Solution for non-deterministic specifications

If the specifications of Z’s operations are non-deterministic, then 𝛿 does not return one single possible pair after one invocation, but a set of possible choices.

How to force every process to run the very same sequence of operations on their local simulations? Three possible ways!

Brute force solution: for every pair ⟨s , op(args)⟩, fix a priori one element of 𝛿(⟨s , op(args)⟩) to be chosen
- literally cancelling non-determinism, but this is not something we want...
additional consensus objects, one for every element of every list
reuse the same consensus object: for all k, CONS[k] not only chooses the list of invocations, but also the final state of every invocation
- the proposals should also pre-calculate the next state and propose one

Binary vs Multivalued Consensus

Binary consensus: just two possible proposals (say, 0 and 1)

Multivalued consensus (with unbounded values)

IDEA:

we have n processes and n binary consensus rounds
at round k, all processes propose 1 if p_k has proposed something, 0 otherwise
if the decided value is 1, then decide $p_k$'s proposal; otherwise, go to the next round.

PROP[1..n] array of n proposals, all init at ⊥
BC[1..n] array of n binary consensus objects

mv_propose(i,v) :=
	PROP[i] <- v
	for k=1 to n do
		if PROP[k] ≠ ⊥ then
			res <- BC[k].propose(1)
		else
			res <- BC[k].propose(0)
		if res = 1 then
			return PROP[k]
	wait forever

why wait forever? Because we want to prove that it is wait free, but not because the loop finishes.

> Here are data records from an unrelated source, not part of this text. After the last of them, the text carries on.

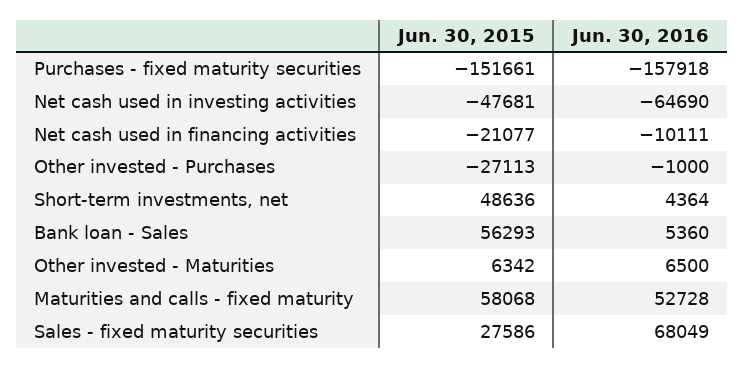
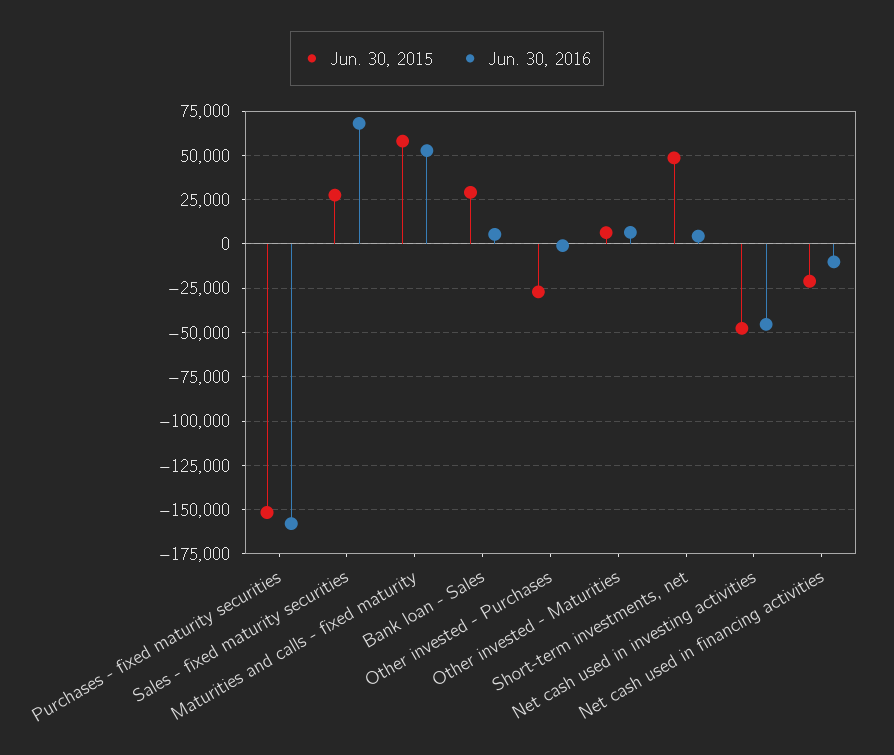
  {
    "Jun. 30, 2015": {
      "Purchases - fixed maturity securities": -151661,
      "Net cash used in investing activities": -47681,
      "Net cash used in financing activities": -21077,
      "Other invested - Purchases": -27113,
      "Short-term investments, net": 48636,
-     "Bank loan - Sales": 56293,
+     "Bank loan - Sales": 30000,
      "Other invested - Maturities": 6342,
      "Maturities and calls - fixed maturity": 58068,
      "Sales - fixed maturity securities": 27586
    },
    "Jun. 30, 2016": {
      "Purchases - fixed maturity securities": -157918,
-     "Net cash used in investing activities": -64690,
+     "Net cash used in investing activities": -45000,
      "Net cash used in financing activities": -10111,
      "Other invested - Purchases": -1000,
      "Short-term investments, net": 4364,
      "Bank loan - Sales": 5360,
      "Other invested - Maturities": 6500,
      "Maturities and calls - fixed maturity": 52728,
      "Sales - fixed maturity securities": 68049
    }
  }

Validity, Agreement, Integrity, Termination:

Let p_{x} the first process that writes a proposal
every p_i that participates to the consensus reads the other proposals after that it has written PROP[i]
- all participants starts their for loops after p_x has written its proposal
every p_i that participates to the consensus finds PROP[x] != ⊥ in their for loop
BC[x] only receives proposals equal to 1
because of validity of binary consensus, BC[x] returns 1
every p_i that participates to the consensus receives 1 at most in its x-th iteration of the for
let y (<= x) be the first index such that BC[y] returns 1
- BC[z] = 0 for all z < y
since all participating process invoke the binary consensus in the same order, they all decide the value proposed by p_y and terminate.

Multivalued consensus (with bounded values)

Let k be the number of possible proposals and h = \lceil \log k \rceil be the number of bits needed to binary represent them (this value is known to all processes). IDEA: decide bit by bit the final outcome

PROP[1..n][1..h] array of n h-bits proposals, all init at ⊥
BC[1..h] array of h binary consensus objects

bmv_propose(i,v) :=
	PROP[i] <- binary_repr_h(v) # scrivo la rappresentazione binaria di v in PROP
	for k=1 to h do
		P <- {PROP[j][k] | PROP[j]≠⊥ ∧ PROP[j][1..k-1]=res[1..k-1]}
		let b be an element of P
		res[k] <- BC[k].propose(b)
	return value(res)

(exercise: remove ∧ PROP[j][1..k-1]=res[1..k-1] and show an execution in which a consensus property can be broken)